INPUT FOR THIS TASK:

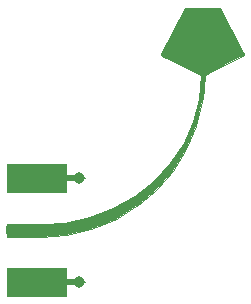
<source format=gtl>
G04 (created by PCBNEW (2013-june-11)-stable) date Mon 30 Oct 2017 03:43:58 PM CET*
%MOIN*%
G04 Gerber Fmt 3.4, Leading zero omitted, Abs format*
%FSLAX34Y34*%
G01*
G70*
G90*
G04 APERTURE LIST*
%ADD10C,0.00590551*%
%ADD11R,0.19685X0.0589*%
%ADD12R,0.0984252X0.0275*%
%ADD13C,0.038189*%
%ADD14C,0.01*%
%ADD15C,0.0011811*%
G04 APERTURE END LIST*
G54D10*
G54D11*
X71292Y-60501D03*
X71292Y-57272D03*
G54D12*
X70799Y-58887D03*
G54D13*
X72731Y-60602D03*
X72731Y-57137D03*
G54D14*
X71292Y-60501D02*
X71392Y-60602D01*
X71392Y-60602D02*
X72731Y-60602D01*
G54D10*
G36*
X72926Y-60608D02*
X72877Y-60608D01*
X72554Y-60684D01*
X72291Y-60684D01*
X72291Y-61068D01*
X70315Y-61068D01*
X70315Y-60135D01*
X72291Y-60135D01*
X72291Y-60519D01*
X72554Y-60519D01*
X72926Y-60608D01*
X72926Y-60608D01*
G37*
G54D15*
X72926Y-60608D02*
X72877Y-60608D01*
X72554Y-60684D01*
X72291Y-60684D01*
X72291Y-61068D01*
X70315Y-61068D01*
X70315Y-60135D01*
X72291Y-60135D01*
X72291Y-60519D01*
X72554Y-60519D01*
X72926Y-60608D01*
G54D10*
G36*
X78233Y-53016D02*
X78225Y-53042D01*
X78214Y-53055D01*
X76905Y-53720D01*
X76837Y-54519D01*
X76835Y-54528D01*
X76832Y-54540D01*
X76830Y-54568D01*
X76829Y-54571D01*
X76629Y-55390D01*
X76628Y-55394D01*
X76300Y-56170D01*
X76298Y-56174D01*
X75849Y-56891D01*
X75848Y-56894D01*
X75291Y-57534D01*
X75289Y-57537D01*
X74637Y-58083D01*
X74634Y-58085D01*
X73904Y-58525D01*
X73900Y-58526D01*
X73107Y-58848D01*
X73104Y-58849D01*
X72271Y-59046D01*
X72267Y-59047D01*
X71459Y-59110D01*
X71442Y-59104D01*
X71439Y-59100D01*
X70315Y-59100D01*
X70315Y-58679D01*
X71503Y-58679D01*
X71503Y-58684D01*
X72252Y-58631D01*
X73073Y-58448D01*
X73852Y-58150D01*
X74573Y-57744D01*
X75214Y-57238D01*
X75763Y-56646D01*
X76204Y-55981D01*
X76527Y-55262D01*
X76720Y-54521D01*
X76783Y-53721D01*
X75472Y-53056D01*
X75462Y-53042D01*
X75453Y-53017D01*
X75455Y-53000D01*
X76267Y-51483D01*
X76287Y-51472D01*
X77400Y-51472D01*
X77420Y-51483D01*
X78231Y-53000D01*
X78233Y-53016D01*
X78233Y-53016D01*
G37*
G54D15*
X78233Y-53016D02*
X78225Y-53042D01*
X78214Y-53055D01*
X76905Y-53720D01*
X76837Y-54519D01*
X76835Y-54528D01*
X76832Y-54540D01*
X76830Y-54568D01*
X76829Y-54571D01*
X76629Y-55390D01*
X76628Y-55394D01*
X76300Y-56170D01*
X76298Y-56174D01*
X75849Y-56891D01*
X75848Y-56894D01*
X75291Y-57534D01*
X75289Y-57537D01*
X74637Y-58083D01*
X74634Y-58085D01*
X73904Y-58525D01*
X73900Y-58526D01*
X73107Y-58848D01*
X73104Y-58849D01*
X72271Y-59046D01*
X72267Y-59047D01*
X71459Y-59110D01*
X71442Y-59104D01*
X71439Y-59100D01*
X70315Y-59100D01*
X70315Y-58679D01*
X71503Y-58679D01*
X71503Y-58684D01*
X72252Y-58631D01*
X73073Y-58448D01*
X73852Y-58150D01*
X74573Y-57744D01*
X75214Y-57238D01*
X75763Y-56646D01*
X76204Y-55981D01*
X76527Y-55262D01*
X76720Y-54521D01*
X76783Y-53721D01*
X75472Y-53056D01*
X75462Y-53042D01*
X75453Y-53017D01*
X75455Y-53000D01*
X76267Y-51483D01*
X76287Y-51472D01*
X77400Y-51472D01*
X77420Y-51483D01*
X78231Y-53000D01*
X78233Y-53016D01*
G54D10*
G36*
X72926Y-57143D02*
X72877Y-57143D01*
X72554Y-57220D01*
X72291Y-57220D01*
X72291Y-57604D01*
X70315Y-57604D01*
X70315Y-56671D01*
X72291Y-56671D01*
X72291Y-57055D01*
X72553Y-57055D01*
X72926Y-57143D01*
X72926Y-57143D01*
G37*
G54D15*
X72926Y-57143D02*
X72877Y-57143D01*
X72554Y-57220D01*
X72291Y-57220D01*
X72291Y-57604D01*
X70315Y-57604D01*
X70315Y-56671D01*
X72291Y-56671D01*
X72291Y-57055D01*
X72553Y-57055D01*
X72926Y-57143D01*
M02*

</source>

--

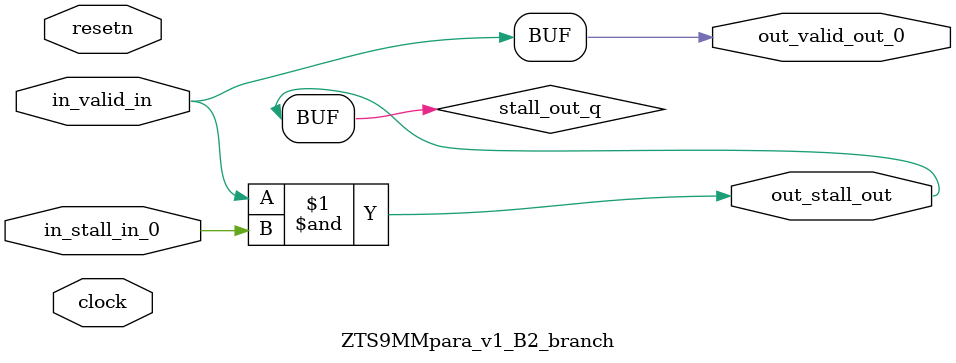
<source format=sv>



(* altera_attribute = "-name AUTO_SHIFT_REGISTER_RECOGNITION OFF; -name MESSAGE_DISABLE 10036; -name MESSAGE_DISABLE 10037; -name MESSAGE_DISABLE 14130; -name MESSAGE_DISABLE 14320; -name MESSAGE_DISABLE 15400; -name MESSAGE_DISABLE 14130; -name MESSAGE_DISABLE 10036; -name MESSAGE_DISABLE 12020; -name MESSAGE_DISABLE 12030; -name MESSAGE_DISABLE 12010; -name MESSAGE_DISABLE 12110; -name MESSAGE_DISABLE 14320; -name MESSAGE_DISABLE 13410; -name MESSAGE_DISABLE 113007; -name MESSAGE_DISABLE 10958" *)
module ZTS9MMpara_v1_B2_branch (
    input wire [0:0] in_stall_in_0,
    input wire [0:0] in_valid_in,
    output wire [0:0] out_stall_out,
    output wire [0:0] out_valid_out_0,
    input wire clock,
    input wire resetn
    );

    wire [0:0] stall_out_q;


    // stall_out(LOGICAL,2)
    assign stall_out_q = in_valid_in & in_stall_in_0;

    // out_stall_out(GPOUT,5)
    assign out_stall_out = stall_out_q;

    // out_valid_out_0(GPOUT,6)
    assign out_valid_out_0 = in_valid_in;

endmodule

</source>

PROBLEM TO SOLVE:
Which lines of the records above contain the word "source"? Copy each of them.

SOLUTION FOR THIS PROBLEM:
<source format=gtl>
</source>
<source format=sv>
</source>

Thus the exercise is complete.